The virus, here to stay
The consensus among scientists is that the virus is widespread among the world’s population and has so far spread to 188 countries. What we are seeing are “essentially localized peaks or a localized return of a large number of cases,” according to Linda Bauld, professor of public health at the University of Edinburgh, in The Guardian.
From a WHO global perspective, the pandemic is a unique, significant and continuing to accelerate epidemic, with the global number doubling in the past six weeks.

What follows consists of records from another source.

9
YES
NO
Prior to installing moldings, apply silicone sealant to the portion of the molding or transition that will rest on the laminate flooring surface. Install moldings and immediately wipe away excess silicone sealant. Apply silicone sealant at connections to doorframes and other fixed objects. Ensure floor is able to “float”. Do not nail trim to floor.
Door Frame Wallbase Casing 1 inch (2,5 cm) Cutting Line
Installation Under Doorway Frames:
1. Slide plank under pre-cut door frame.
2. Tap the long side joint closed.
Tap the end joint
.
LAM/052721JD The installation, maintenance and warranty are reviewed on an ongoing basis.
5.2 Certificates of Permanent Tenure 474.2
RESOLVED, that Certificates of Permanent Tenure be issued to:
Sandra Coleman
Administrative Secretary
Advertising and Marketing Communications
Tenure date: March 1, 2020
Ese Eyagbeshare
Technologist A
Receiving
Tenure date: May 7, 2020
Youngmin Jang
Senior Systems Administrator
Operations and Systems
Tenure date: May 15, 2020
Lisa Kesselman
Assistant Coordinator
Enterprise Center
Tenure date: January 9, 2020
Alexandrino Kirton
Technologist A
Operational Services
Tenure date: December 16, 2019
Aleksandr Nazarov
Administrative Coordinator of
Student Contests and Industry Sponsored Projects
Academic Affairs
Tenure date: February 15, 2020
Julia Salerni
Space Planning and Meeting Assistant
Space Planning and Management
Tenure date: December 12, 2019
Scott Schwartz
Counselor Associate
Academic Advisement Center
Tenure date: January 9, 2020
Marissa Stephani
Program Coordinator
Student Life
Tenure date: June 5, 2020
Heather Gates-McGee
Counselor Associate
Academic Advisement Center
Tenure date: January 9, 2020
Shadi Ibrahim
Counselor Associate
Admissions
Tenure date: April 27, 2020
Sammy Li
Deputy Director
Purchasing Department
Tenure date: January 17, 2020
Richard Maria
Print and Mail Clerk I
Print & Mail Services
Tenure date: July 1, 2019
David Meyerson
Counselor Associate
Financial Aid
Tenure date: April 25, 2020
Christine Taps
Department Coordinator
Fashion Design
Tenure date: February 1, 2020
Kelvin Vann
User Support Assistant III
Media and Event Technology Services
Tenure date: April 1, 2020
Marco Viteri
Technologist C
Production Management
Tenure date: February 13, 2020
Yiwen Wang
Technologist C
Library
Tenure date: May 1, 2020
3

The United States, for example, does not typically experience a second wave, according to this analysis, because the first wave never really stopped. “The virus is simply spreading to new populations or reappearing in places that let down too soon”, The Guardian reports. âWHO is looking at the global numbers and they continue to rise. So, as a pandemic, we are in the first wave. “
The organization says the Covid-19 pandemic is the most serious global health emergency it has ever declared. There have been five other global health emergencies: two outbreaks of Ebola, Zika, polio and swine flu, reports the BBC.
Globally, more than 16 million cases of Covid-19 have been reported since January, and more than 650,000 deaths.